2. The fixing device for preventing slippage of a dialysis indwelling needle according to claim 1, characterized in that, The elastic buckle structure (4) consists of two symmetrical arc buckles (41). One end of the arc buckle (41) is connected to the inner wall of the fixture (3) through a pivot. The arc buckle (41) can rotate around the pivot to achieve opening and closing action. The inner wall of the arc groove of the arc buckle (41) is provided with anti-slip texture (42).
3. The fixing device for preventing slippage of a dialysis indwelling needle according to claim 1, characterized in that, The MEMS accelerometer is the STMicroelectronics LIS3DH triaxial accelerometer.

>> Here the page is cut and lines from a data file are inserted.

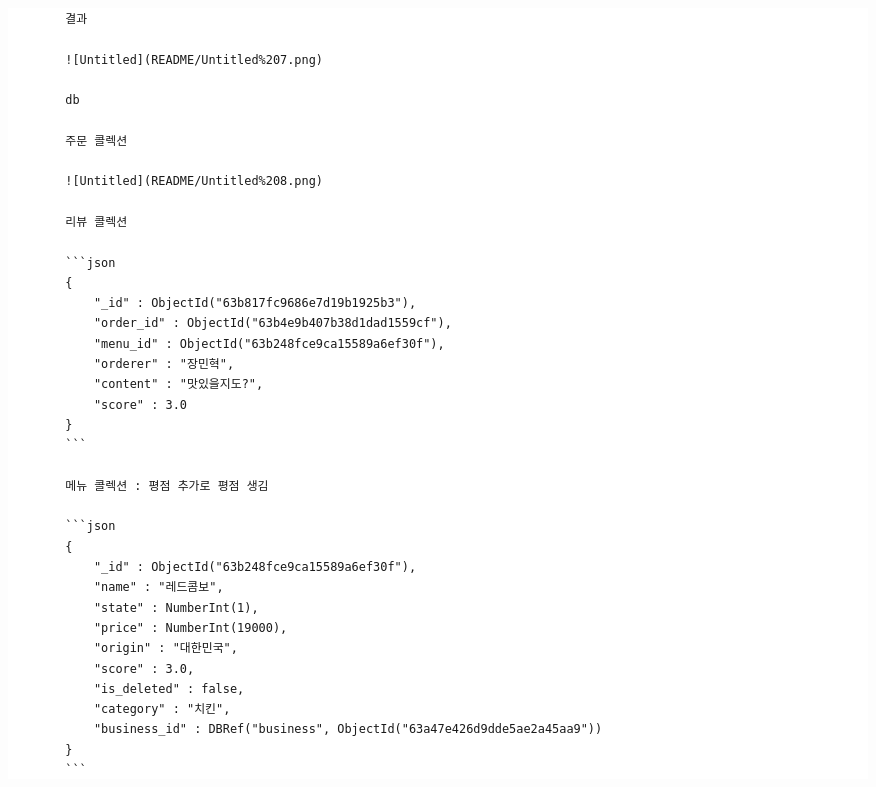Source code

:             결과
            
            ![Untitled](README/Untitled%207.png)
            
            db
            
            주문 콜렉션
            
            ![Untitled](README/Untitled%208.png)
            
            리뷰 콜렉션
            
            ```json
            {
                "_id" : ObjectId("63b817fc9686e7d19b1925b3"),
                "order_id" : ObjectId("63b4e9b407b38d1dad1559cf"),
                "menu_id" : ObjectId("63b248fce9ca15589a6ef30f"),
                "orderer" : "장민혁",
                "content" : "맛있을지도?",
                "score" : 3.0
            }
            ```
            
            메뉴 콜렉션 : 평점 추가로 평점 생김
            
            ```json
            {
                "_id" : ObjectId("63b248fce9ca15589a6ef30f"),
                "name" : "레드콤보",
                "state" : NumberInt(1),
                "price" : NumberInt(19000),
                "origin" : "대한민국",
                "score" : 3.0,
                "is_deleted" : false,
                "category" : "치킨",
                "business_id" : DBRef("business", ObjectId("63a47e426d9dde5ae2a45aa9"))
            }
            ```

4. The fixing device for preventing slippage of a dialysis indwelling needle according to claim 1, characterized in that, The microprocessor is an STM32F103C8T6 microcontroller.
5. The fixing device for preventing slippage of a dialysis indwelling needle according to claim 1, characterized in that, The loudspeaker (9) is a TDK PS1240P02BT loudspeaker.
6. The fixing device for preventing slippage of a dialysis indwelling needle according to claim 1, characterized in that, The wireless signal transmission module is the Nordic Semiconductor nRF24L01 wireless module.